● Goal of the exercise: A line counts if it contains the word "voor" at least once. State how many such lines the records contain, giving the number alone.

** Opening Data for review block **

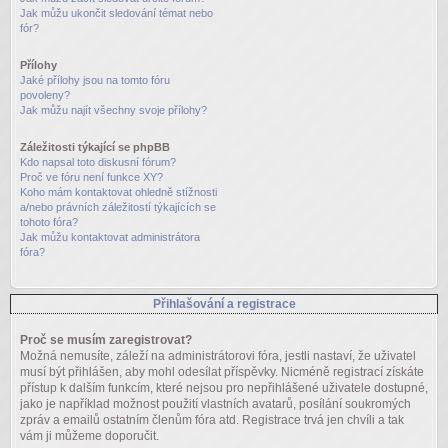
Jak můžu ukončit sledování témat nebo
fór?
Přílohy
Jaké přílohy jsou na tomto fóru
povoleny?
Jak můžu najít všechny svoje přílohy?
Záležitosti týkající se phpBB
Kdo napsal toto diskusní fórum?
Proč ve fóru není funkce XY?
Koho mám kontaktovat ohledně stížnosti
a/nebo právních záležitostí týkajících se
tohoto fóra?
Jak můžu kontaktovat administrátora
fóra?
Přihlašování a registrace
Proč se musím zaregistrovat?
Možná nemusíte, záleží na administrátorovi fóra, jestli nastaví, že uživatel
musí být přihlášen, aby mohl odesílat příspěvky. Nicméně registrací získáte
přístup k dalším funkcím, které nejsou pro nepřihlášené uživatele dostupné,
jako je například možnost použití vlastních avatarů, posílání soukromých
zpráv a emailů ostatním členům fóra atd. Registrace trvá jen chvíli a tak
vám ji můžeme doporučit.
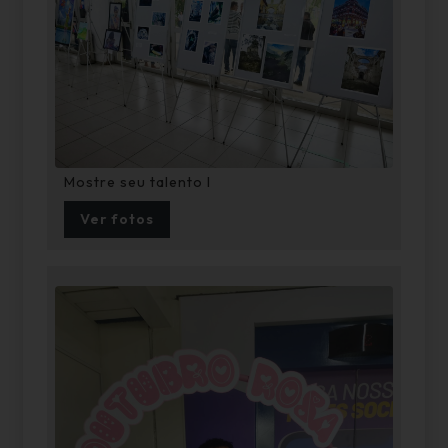
Mostre seu talento I
Ver fotos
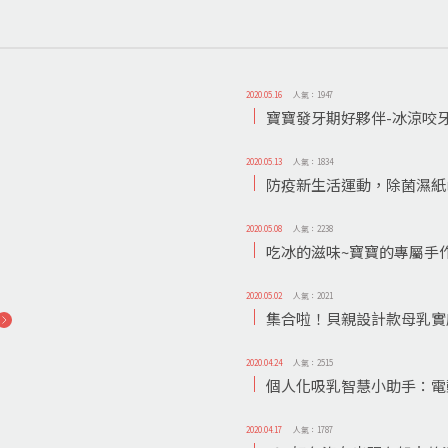
2020.05.16
人氣：1947
寶寶發牙期好夥伴-冰涼咬
2020.05.13
人氣：1834
防疫新生活運動，除菌濕紙
2020.05.08
人氣：2238
吃冰的滋味~寶寶的專屬手
2020.05.02
人氣：2021
集合啦！貝親設計款母乳實
2020.04.24
人氣：2515
個人化吸乳智慧小助手：電動
2020.04.17
人氣：1787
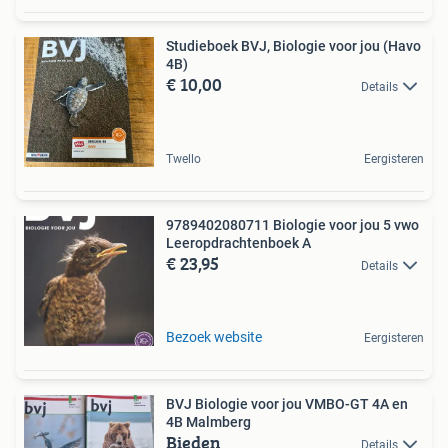
Studieboek BVJ, Biologie voor jou (Havo
4B)
€ 10,00
Details
Twello
Eergisteren
9789402080711 Biologie voor jou 5 vwo
Leeropdrachtenboek A
€ 23,95
Details
Bezoek website
Eergisteren
BVJ Biologie voor jou VMBO-GT 4A en
4B Malmberg
Bieden
Details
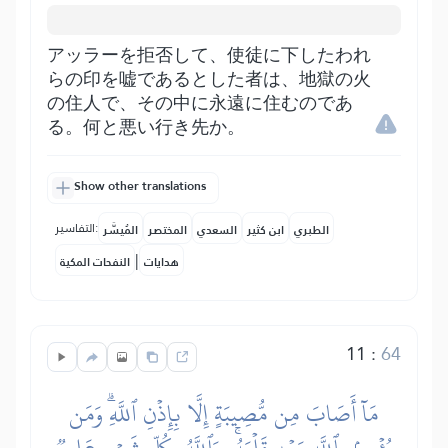
アッラーを拒否して、使徒に下したわれ
らの印を嘘であるとした者は、地獄の火
の住人で、その中に永遠に住むのであ
る。何と悪い行き先か。
Show other translations
التفاسير:
الطبري
ابن كثير
السعدي
المختصر
المُيسَّر
|
هدايات
النفحات المكية
11
:
64
مَآ أَصَابَ مِن مُّصِيبَةٍ إِلَّا بِإِذۡنِ ٱللَّهِۗ وَمَن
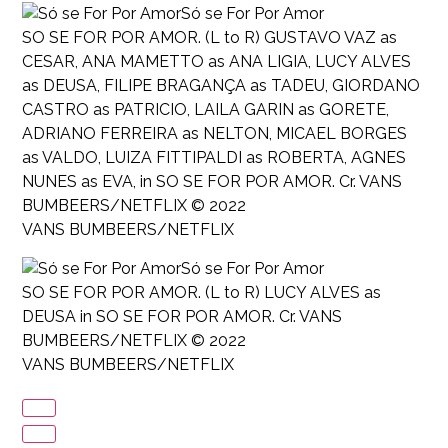
Só se For Por Amor
SO SE FOR POR AMOR. (L to R) GUSTAVO VAZ as
CESAR, ANA MAMETTO as ANA LIGIA, LUCY ALVES
as DEUSA, FILIPE BRAGANÇA as TADEU, GIORDANO
CASTRO as PATRICIO, LAILA GARIN as GORETE,
ADRIANO FERREIRA as NELTON, MICAEL BORGES
as VALDO, LUIZA FITTIPALDI as ROBERTA, AGNES
NUNES as EVA, in SO SE FOR POR AMOR. Cr. VANS
BUMBEERS/NETFLIX © 2022
VANS BUMBEERS/NETFLIX
Só se For Por Amor
SO SE FOR POR AMOR. (L to R) LUCY ALVES as
DEUSA in SO SE FOR POR AMOR. Cr. VANS
BUMBEERS/NETFLIX © 2022
VANS BUMBEERS/NETFLIX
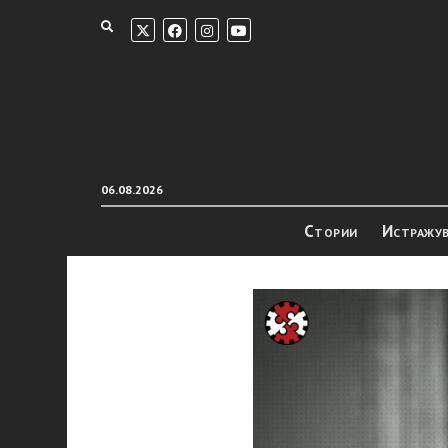
06.08.2026
Стории
Истражу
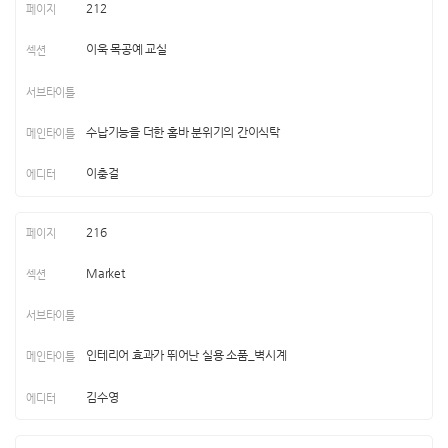
212
이욱 목공예 교실
수납기능을 더한 홈바 분위기의 간이식탁
이충걸
216
Market
인테리어 효과가 뛰어난 실용 소품_벽시계
김수영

** Closing Data for review block **

● Result of the task: 3